= CHALLENGES =
[1] From the passage on depth image based rendering, translate this sentence into Spanish: "Failing to comply with these requirements can have a profound impact on usability and productivity, for example motion sickness with virtual reality."
[2] According to the passage on depth image based rendering, what was the common designation for DIBR before that term appeared?
[3] Please write the next part of the passage on depth image based rendering, picking up after its final sentence.

= PASSAGE GIVEN =
══════════

Keywords

These keywords were added by machine and not by the authors. This process is experimental and the keywords may be updated as the learning algorithm improves.

1 Introduction

In the past decade great advances have been made in the field of culling and out-of-core techniques, enabling the interactive display of massive scenes with acceptable quality [1, 9] on standard workstation hardware. Still, view dependent scene complexity combined with insufficient hardware capabilities result in frequently changing frame rates, often below the acceptable. This creates two main problems:

  • Bad viewing comfort: A stable high frame rate is needed (60 Hz and above)

  • Input lag: Ensuring a low user input delay prevents user irritation

Failing to comply with these requirements can have a profound impact on usability and productivity, for example motion sickness with virtual reality.

The main target applications for this paper are renderers of professional CAD. Based on the insufficient image sequence of a slow CAD renderer we generate a new one at the required frame rate. For this, Depth Image Based Rendering (DIBR) is adapted as a novel fast GPU application.

The following Sect. 2 briefly summarizes DIBR while the rest of this paper is organized as follows: Sect. 2.1 gives previous work in the field of DIBR. Section 2.2 describes possible and previously implemented DIBR applications on the GPU. Following a general description of our system in Sect. 3, the projection method and its’ GPU implementation is detailed in Sect. 4. Section 5 shows the solutions to reduce artifacts. Finally, an empirical analysis is given in Sect. 6 and conclusions in Sect. 7.

2 Depth Image Based Rendering

The first appearance of the DIBR term can be found in the work of C. Fehn [7], while the previous common designation was 3D image warping [13, 18]. It involves the following pixel transformation:

$$\begin{aligned} p_t= & {} P_t R_t T_t T_s^{-1} R_s^{-1} P_s^{-1} p_s \nonumber \\ p_t= & {} M_t M_s^{-1} p_s \end{aligned}$$
(1)

A pixel \(p_s\) is transformed from the source image to a target view screen space position \(p_t\) by inverting the source view camera’s projection \(P_s\), view rotation \(R_s\) and translation \(T_s\) and applying the transformations of the target view’s camera.

══════════

= EXTRACTED RECORDS =
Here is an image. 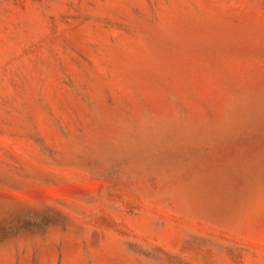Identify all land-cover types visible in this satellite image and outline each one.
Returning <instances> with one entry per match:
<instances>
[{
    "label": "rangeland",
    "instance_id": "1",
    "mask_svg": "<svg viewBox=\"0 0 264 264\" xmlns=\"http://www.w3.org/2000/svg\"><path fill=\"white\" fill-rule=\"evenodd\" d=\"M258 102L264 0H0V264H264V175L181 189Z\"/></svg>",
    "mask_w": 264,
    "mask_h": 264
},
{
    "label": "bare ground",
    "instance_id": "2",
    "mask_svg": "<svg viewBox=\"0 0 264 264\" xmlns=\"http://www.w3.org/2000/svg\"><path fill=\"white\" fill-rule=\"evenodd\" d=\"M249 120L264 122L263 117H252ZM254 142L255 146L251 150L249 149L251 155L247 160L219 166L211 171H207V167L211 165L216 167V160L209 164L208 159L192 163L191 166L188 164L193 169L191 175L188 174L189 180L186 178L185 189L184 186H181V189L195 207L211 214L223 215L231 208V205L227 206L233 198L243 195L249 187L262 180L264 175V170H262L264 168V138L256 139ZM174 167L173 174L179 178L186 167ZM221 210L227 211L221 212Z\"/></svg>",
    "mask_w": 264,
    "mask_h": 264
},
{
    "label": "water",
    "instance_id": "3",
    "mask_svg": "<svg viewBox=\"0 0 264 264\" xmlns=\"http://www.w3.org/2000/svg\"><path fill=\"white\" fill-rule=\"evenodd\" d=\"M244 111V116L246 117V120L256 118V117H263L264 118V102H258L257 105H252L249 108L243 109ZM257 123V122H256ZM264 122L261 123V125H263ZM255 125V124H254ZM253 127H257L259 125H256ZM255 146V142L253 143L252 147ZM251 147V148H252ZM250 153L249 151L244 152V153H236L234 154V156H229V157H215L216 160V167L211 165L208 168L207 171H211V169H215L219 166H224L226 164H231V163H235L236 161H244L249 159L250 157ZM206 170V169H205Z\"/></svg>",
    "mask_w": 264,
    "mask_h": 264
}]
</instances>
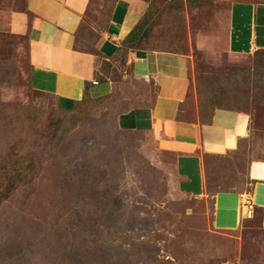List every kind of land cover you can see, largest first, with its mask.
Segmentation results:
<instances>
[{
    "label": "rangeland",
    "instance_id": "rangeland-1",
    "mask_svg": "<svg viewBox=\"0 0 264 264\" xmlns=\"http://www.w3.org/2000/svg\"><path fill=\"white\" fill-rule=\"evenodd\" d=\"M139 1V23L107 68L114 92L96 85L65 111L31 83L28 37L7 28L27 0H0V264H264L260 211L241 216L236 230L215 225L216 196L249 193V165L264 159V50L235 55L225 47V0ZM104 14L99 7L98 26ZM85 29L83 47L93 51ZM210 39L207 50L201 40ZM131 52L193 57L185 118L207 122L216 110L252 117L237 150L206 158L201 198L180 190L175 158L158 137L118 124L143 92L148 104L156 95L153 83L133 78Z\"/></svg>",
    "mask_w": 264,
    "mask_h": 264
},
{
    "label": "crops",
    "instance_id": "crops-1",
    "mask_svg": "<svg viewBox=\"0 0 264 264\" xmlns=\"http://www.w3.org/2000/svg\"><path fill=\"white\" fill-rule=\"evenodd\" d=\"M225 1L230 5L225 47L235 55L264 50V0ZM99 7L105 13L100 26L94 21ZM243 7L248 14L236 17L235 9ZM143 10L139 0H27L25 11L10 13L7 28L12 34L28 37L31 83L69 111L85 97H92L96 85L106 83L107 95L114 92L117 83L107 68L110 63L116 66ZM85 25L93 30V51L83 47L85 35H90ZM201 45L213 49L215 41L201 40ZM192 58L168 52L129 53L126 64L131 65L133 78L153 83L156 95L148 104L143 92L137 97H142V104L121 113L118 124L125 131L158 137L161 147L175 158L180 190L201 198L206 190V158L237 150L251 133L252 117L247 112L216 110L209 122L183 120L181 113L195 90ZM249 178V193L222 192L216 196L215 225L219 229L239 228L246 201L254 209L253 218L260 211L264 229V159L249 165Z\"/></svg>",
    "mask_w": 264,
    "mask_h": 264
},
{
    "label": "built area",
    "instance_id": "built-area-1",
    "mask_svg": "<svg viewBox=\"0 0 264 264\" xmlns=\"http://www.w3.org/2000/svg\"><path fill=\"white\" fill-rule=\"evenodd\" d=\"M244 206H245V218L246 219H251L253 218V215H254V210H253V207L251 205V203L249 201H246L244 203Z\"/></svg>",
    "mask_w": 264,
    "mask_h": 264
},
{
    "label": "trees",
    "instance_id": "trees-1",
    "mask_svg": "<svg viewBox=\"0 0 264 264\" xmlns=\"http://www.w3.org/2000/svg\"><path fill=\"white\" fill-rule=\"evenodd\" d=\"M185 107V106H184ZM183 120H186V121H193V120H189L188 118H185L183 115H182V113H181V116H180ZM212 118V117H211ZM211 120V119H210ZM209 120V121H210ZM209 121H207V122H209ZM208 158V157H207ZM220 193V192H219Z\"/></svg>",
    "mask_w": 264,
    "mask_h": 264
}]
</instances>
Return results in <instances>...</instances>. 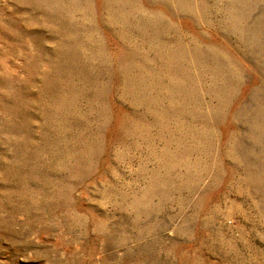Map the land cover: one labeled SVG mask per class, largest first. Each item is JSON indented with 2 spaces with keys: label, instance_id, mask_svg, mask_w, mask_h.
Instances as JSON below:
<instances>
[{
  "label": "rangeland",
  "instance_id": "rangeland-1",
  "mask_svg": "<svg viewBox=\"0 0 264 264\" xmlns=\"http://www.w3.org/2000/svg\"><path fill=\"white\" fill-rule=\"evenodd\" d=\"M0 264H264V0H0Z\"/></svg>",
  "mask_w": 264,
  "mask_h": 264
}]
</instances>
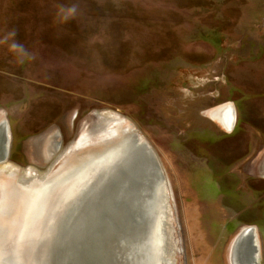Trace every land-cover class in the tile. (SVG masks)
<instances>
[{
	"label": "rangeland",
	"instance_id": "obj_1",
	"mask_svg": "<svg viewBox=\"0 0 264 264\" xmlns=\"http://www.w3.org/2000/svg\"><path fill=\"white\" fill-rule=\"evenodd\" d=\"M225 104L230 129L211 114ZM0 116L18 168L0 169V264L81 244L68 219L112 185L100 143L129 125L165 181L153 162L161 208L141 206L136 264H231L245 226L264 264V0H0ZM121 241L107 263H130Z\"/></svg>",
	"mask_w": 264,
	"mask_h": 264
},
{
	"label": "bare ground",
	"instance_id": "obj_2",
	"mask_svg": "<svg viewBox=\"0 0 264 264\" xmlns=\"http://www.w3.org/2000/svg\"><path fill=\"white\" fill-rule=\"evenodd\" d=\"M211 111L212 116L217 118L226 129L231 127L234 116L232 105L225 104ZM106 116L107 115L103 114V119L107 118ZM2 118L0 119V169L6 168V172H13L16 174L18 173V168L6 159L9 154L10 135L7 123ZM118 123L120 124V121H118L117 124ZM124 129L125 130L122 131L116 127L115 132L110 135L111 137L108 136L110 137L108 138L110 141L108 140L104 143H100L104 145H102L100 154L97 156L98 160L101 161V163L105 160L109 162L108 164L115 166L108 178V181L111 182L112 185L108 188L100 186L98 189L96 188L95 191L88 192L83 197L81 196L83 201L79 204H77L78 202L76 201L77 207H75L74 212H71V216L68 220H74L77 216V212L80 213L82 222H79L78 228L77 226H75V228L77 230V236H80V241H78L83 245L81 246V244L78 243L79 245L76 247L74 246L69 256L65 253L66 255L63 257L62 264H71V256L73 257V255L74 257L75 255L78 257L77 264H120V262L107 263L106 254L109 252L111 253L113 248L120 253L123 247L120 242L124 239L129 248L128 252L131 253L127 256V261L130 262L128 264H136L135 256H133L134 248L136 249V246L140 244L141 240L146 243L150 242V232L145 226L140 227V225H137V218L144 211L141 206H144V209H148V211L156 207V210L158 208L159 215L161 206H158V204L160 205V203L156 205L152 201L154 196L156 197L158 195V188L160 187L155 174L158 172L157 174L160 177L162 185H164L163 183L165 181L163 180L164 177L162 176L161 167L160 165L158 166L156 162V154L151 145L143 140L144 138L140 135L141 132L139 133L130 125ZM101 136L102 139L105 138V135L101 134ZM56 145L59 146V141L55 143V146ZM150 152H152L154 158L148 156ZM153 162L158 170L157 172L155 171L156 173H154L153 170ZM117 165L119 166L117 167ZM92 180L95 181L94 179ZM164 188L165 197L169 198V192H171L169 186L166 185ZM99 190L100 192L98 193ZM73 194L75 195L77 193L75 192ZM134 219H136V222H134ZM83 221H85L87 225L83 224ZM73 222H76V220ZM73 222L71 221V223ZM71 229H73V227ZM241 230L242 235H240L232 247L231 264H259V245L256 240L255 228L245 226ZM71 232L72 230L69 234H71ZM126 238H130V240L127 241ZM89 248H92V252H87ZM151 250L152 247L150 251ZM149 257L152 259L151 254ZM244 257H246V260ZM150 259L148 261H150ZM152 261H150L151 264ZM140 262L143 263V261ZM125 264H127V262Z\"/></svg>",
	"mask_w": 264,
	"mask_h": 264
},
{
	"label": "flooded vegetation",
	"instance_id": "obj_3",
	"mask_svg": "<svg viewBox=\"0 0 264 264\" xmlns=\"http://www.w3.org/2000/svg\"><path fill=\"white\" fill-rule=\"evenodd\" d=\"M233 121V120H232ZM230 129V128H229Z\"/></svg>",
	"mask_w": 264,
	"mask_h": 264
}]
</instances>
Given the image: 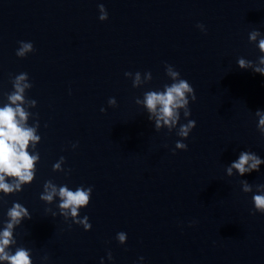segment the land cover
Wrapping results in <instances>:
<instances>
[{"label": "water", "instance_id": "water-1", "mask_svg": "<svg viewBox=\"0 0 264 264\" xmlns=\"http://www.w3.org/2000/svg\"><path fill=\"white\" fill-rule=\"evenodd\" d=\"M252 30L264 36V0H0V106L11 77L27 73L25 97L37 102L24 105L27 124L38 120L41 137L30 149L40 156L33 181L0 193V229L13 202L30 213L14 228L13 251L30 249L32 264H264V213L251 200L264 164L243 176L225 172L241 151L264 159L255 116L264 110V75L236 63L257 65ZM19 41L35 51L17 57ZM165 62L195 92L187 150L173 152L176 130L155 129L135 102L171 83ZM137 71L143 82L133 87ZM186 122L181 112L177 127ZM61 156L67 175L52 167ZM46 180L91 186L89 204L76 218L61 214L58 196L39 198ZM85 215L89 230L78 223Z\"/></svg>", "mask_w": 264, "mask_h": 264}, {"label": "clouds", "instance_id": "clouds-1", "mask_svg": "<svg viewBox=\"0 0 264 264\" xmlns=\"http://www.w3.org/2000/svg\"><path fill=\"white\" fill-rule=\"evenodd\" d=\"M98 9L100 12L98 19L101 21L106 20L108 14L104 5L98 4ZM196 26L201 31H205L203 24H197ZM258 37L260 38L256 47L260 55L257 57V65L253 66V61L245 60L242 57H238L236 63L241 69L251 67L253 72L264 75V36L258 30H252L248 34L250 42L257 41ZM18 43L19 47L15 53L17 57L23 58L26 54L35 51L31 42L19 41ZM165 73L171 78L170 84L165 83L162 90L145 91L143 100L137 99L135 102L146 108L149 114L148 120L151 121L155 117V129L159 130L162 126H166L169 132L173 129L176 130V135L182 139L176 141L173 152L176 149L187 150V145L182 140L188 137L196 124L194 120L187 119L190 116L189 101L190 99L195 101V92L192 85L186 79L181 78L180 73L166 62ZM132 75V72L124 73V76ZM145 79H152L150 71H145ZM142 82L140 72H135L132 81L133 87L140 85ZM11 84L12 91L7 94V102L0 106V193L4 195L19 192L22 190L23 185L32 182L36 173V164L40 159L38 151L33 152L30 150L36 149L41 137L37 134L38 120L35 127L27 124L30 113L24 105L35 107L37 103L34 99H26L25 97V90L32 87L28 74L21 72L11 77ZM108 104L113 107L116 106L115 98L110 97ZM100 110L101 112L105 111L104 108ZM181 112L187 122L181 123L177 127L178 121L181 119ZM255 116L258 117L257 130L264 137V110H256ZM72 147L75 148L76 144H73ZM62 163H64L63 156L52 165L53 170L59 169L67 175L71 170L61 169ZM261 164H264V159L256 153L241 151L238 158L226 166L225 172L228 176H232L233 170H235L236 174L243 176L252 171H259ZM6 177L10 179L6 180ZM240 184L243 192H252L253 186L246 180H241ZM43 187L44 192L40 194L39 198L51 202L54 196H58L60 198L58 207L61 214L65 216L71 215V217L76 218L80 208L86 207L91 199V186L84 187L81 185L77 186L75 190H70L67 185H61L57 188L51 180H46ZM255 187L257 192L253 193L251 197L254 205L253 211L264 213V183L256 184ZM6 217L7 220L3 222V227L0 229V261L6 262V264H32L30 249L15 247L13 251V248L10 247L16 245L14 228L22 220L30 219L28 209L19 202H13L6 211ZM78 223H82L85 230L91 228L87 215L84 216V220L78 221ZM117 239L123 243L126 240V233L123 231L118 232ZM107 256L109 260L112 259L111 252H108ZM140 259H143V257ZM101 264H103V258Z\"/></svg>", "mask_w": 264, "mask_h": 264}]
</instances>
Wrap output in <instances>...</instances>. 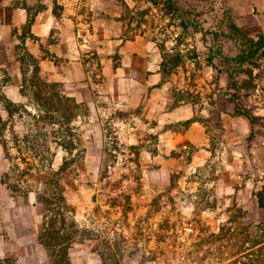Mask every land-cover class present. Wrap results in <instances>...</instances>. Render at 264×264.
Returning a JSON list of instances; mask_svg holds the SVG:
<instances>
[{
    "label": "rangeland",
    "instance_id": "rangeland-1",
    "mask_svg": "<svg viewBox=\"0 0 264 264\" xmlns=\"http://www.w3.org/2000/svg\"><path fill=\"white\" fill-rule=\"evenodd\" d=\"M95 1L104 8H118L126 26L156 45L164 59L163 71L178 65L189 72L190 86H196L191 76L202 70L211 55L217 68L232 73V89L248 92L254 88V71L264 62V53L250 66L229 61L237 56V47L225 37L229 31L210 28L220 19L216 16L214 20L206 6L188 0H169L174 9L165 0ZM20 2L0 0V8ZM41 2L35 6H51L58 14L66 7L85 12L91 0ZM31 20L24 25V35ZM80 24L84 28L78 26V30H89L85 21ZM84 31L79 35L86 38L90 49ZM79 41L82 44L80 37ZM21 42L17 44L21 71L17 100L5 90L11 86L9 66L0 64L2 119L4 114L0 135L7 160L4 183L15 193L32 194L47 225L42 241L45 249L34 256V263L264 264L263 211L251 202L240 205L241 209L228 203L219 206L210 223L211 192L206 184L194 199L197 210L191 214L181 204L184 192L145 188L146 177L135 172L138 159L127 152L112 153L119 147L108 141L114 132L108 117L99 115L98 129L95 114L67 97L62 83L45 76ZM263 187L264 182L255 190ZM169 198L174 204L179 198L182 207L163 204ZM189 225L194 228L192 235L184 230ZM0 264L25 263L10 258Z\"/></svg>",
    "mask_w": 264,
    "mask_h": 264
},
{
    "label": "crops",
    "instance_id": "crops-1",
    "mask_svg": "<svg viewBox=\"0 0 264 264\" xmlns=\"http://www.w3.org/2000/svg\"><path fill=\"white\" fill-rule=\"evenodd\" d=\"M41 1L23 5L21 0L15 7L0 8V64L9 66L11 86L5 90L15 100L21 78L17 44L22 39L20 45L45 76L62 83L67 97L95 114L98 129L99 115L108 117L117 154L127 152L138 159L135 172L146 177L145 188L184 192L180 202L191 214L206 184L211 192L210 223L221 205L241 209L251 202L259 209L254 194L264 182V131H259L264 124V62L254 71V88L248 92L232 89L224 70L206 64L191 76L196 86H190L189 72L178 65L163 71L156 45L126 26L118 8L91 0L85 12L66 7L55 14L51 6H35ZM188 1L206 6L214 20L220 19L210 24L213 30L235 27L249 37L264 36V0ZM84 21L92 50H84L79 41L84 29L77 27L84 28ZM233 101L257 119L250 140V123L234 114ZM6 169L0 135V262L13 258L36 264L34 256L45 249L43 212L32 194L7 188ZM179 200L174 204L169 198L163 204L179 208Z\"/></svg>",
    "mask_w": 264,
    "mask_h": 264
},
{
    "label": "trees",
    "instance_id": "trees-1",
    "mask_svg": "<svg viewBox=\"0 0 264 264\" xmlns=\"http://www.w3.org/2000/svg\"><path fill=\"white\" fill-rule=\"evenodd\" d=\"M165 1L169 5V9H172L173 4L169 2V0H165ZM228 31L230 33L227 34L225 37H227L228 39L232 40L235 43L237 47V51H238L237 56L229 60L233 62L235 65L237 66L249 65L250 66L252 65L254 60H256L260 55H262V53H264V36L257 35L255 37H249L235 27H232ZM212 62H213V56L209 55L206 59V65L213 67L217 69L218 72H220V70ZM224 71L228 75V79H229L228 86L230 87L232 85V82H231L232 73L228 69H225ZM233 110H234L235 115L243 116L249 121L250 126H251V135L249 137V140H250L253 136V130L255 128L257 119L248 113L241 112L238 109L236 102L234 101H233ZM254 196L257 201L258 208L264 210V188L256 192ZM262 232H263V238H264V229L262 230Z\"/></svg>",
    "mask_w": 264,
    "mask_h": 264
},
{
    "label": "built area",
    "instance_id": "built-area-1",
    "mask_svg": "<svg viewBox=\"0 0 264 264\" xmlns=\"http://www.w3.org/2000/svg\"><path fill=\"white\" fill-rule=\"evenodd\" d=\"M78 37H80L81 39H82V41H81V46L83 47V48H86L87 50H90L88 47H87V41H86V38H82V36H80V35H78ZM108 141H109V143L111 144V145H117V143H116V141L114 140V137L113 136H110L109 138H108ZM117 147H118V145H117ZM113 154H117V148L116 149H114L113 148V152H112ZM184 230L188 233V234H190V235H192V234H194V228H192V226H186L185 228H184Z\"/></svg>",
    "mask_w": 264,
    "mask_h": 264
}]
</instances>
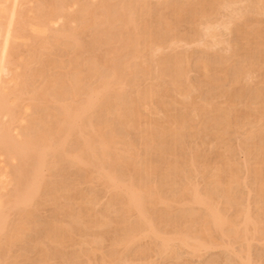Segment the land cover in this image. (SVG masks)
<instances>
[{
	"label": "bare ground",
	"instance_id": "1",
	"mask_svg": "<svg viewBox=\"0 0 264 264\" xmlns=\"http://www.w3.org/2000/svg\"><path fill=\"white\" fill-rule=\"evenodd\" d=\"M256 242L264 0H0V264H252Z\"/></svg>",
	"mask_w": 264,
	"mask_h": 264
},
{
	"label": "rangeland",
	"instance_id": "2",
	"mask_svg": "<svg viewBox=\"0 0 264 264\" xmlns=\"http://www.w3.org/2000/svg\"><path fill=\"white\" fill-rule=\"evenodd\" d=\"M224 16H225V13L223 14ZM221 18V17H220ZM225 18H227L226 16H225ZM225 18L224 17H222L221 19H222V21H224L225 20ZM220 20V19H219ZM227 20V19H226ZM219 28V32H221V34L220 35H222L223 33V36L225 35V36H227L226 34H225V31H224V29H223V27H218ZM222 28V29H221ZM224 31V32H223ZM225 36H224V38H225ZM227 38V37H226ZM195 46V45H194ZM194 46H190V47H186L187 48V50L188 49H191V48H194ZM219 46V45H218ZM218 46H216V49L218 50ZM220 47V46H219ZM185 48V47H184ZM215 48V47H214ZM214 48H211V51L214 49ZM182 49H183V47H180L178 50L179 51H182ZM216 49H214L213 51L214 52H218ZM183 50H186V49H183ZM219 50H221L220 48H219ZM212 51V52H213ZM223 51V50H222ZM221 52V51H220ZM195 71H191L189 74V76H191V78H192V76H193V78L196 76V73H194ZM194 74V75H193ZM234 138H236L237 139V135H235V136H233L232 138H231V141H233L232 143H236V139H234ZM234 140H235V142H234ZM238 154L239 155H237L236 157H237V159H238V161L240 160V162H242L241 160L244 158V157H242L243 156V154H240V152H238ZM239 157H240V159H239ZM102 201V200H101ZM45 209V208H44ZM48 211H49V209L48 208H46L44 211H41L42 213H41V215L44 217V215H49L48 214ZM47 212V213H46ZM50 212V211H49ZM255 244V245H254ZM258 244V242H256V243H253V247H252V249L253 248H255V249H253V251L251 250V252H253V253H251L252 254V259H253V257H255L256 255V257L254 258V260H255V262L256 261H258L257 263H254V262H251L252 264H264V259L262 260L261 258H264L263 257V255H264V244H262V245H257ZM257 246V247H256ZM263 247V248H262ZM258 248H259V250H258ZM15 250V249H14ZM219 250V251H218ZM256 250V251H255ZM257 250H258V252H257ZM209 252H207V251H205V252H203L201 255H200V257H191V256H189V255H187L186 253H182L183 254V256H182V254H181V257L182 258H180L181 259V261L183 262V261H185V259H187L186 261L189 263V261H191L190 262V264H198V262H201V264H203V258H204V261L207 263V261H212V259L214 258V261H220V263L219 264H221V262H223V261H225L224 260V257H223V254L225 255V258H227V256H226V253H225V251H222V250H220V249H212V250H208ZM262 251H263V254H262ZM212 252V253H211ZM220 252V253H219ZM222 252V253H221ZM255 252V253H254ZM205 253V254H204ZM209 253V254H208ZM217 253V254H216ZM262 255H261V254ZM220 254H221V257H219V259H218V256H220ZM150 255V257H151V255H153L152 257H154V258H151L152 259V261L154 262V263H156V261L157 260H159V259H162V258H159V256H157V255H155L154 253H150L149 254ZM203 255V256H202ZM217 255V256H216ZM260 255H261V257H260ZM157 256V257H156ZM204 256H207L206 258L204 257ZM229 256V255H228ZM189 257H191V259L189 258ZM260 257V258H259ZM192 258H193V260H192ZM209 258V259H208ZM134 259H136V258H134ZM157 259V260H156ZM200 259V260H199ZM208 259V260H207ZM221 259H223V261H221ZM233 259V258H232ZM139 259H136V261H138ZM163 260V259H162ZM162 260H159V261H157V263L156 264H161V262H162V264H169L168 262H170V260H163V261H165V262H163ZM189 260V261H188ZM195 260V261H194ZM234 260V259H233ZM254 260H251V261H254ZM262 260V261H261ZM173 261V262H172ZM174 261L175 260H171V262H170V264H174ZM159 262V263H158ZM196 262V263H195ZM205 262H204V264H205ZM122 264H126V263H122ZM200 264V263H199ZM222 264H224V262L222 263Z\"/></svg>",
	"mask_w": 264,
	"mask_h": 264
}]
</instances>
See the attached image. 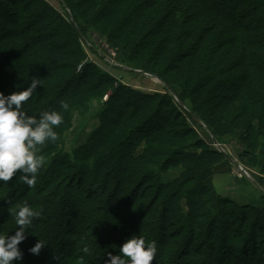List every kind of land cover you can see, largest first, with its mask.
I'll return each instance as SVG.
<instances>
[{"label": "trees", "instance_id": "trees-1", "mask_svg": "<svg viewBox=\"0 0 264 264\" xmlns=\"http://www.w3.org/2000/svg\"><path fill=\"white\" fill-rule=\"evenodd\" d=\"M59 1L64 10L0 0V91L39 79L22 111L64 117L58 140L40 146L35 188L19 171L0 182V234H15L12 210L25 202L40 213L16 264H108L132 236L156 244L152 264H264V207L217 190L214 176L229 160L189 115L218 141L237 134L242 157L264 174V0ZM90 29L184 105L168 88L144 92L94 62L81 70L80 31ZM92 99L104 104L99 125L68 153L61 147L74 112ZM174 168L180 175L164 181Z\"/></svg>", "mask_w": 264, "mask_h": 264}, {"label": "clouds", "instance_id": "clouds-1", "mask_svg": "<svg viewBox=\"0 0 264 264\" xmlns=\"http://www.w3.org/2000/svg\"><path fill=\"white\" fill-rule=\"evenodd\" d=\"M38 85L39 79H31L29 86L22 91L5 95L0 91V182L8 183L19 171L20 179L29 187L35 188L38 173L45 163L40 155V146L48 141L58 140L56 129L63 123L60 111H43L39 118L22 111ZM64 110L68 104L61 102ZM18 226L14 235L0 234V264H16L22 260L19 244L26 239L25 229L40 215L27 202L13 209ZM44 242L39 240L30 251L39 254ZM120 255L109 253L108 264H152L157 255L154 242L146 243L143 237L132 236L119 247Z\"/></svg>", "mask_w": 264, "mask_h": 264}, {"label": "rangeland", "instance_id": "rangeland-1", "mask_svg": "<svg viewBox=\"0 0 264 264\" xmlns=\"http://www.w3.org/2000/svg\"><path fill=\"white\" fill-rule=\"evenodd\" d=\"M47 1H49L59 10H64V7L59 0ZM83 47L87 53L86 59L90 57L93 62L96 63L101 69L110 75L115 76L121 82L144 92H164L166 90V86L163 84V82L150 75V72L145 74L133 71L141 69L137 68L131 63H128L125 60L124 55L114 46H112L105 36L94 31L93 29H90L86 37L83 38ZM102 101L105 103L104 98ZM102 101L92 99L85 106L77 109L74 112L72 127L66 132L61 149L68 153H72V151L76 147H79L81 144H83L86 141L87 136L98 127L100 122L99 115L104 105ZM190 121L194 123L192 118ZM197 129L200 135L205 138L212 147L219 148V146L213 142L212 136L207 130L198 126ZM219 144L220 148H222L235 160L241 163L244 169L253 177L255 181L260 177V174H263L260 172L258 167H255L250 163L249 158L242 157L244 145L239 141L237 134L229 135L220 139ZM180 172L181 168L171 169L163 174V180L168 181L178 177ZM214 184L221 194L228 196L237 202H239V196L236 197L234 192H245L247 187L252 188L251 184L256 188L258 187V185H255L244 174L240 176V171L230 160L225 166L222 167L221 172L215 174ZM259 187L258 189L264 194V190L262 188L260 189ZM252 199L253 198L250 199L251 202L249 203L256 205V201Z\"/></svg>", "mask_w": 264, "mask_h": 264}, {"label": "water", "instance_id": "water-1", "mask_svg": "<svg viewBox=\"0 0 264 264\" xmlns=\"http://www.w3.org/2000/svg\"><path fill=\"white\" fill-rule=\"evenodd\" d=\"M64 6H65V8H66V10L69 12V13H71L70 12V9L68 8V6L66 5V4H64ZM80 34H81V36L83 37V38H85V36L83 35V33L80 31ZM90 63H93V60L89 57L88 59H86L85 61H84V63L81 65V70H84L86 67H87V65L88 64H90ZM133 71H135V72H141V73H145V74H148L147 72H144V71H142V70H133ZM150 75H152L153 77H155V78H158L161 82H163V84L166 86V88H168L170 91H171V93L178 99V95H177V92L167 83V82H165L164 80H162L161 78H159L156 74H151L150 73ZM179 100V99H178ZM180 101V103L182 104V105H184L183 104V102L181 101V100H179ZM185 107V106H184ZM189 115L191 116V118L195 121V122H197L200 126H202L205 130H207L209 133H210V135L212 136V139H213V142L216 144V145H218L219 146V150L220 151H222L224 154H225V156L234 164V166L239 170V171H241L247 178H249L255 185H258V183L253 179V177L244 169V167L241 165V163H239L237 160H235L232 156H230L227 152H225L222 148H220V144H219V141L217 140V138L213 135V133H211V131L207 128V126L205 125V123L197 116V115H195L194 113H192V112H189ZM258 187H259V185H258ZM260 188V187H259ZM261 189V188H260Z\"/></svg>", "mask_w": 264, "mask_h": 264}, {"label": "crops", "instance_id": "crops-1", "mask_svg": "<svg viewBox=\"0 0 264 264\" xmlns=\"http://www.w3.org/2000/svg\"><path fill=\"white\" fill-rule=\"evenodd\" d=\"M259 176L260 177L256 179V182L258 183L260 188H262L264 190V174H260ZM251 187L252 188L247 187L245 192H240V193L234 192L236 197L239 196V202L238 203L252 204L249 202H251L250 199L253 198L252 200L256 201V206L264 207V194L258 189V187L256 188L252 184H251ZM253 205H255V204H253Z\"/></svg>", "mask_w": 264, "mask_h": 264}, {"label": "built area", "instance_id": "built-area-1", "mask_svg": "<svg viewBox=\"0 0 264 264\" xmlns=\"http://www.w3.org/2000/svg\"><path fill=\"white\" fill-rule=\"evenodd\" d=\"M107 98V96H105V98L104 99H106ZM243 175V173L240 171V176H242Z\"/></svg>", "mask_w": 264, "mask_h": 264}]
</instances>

══════════

= RESULTS IN ORDER =
[1] No cumplir con estos requisitos puede tener un impacto profundo en la usabilidad y la productividad, por ejemplo, el mareo por movimiento en la realidad virtual.

[2] 3D image warping.

[3]
Fig. 1.
figure 1

Naive DIBR projections show artifacts: (a) The forward mapping problem and (b) information gaps (black)

DIBR suffers from a problem known as holes [17, 22], of which Fig. 1 shows two distinctions. The first results due to texture mapping from source to target space, which is not necessarily surjective, while the second occurs when scene geometry visible from the target view is occluded in the source view.

2.1 Related Work

One popular field of applications of DIBR has been pseudo stereoscopic image generation. The work of Fehn included a simplified version of the general 3D warp by formulating the projection only in x-direction of the screen space [7] and a gaussian source depth blur to avoid holes. Zhang et al. proposed an asymmetrical gaussian filter creating fewer distortions in the target image [22], which Horng et al. improved by additionally rotating the kernel by local depth edge directions and constricting the filter to hole regions [11].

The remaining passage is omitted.